Walter Benjamin ci ricorda che sotto il capitalismo la tecnologia viene sviluppata e utilizzata per consolidare il potere delle élite, non per umanizzare e migliorare la comunicazione tra le comunità. Nella società odierna, la sorveglianza e il controllo digitale rappresentano una nuova forma di alienazione e oppressione, un potere invisibile che limita l'autonomia dei soggetti e che ora produce più valore sotto forma di piattaforme tecnologiche e oligopoli.
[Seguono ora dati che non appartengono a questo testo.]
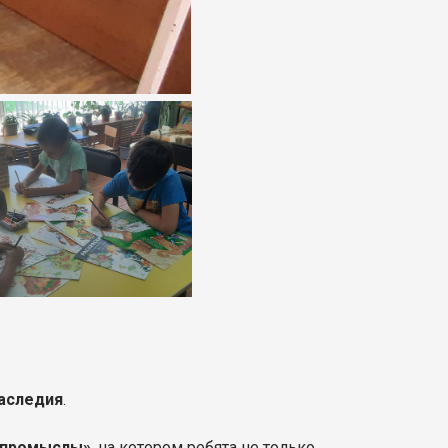
наследия
.
 промыслы»
, на котором ребята не только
Pertanto, la cultura nel tardo capitalismo diventa anche uno strumento di controllo, poiché funziona come una sovrastruttura istituzionale, che rafforza i valori dell’infrastruttura economica: sfruttamento, disuguaglianza e profitto. L'intrattenimento di massa e la pubblicità consolidano il sistema status quo, rafforzando l'ideologia capitalista, in modo che opere distopiche come 1984 di George Orwell e Nuovo mondo ammirevole di Aldous Huxleu hanno già elaborato questa riflessione in forma letteraria, poiché gli oggetti culturali sono una costruzione che riflette nella forma e nel contenuto i rapporti di produzione della società in cui vengono creati.
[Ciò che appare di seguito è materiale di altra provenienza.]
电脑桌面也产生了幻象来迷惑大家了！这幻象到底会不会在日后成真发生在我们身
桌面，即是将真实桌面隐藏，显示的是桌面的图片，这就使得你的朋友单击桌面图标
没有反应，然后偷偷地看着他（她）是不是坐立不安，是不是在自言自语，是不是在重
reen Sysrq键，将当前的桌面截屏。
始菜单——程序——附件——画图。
Quindi, invece di pensare che siamo immersi nei corridoi del Ministero dell'Amore 1984, possiamo riflettere sul ruolo che queste narrazioni svolgono in un mondo in rovina. La distopia sfida il sistema egemonico immaginando realtà che rompono con i valori dominanti. Agisce come uno strumento immaginativo, consentendo un cambio di prospettiva e promuovendo la speranza nella rottura con i valori attuali.
Concependo il peggiore scenario possibile (da qui il termine distopia, in greco “brutto posto”), la narrazione distopica ci invita a pensare a cosa possiamo fare per evitare che questo scenario si verifichi. Questa funzione immaginativa è in grado di proiettare un risultato alternativo ed egualitario, e forse la letteratura è uno dei tanti altri spazi in cui possiamo immaginare ciò che il sistema ritiene impossibile: la fine del capitalismo.
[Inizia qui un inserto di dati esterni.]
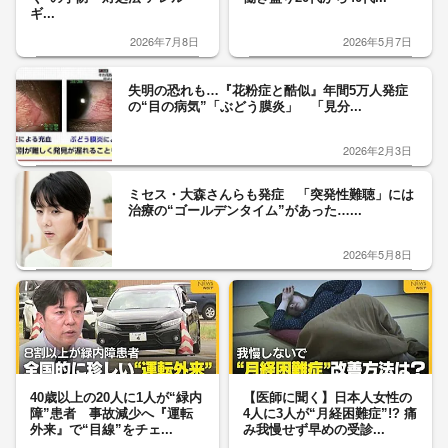
ギ...
2026年7月8日
2026年5月7日
失明の恐れも…『花粉症と酷似』年間5万人発症
の“目の病気”「ぶどう膜炎」 「見分...
2026年2月3日
ミセス・大森さんらも発症 「突発性難聴」には
治療の“ゴールデンタイム”があった…...
2026年5月8日
40歳以上の20人に1人が“緑内
【医師に聞く】日本人女性の
障”患者 事故減少へ『運転
4人に3人が“月経困難症”!? 痛
外来』で“目線”をチェ...
み我慢せず早めの受診...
Occorre quindi ribadire: non viviamo in una distopia, poiché la realtà supera la finzione, proprio perché è più crudele, contraddittoria e, letteralmente, reale. La speranza in una società emancipatrice è vista come “ingenua” solo perché il sistema attuale blocca la nostra capacità di immaginare un futuro diverso. Tuttavia, è dall’analisi critica e dalla mobilitazione efficace che possiamo intravedere una realtà umanizzante, come suggerisce Carlos Drummond[Vi]: “allora è il momento di ricominciare da capo, senza illusioni e senza fretta, ma con la caparbietà dell’insetto che cerca una via nel terremoto”.
*Debora Tavares ha conseguito un dottorato in letteratura presso l'Università di San Paolo (USP).
note:
[I] BRECHT, Bertoldo. Bertolt Brecht: Poesia: 60. San Paolo: prospettiva, 2019.
[Ii] MARX, Carlo. l'ideologia tedesca. San Paolo: Boitempo, 2007.
[Iii] CLAEYS, Gregorio. Distopia: una storia naturale. Oxford: Oxford University Press, 2018.
[Iv] POLYCHRONIOU, C.J. “Socialismo per i ricchi, capitalismo per i poveri: un’intervista con Noam Chomsky”. Truthout, 11 dicembre 2016, https://truthout.org/articles/socialism-for-the-rich-capitalism-for-the-poor-an-interview-with-noam-chomsky/.
[V] BENIAMINO, Walter. “Tesi sul concetto di storia”. In: Magia e tecnica, arte e politica. Saggi di letteratura e storia della cultura – Volume 1. San Paolo: Brasiliense, 2012.
[Vi] DRUMMOND, Carlos. Autoritratto e altre cronache. San Paolo: record, 2018.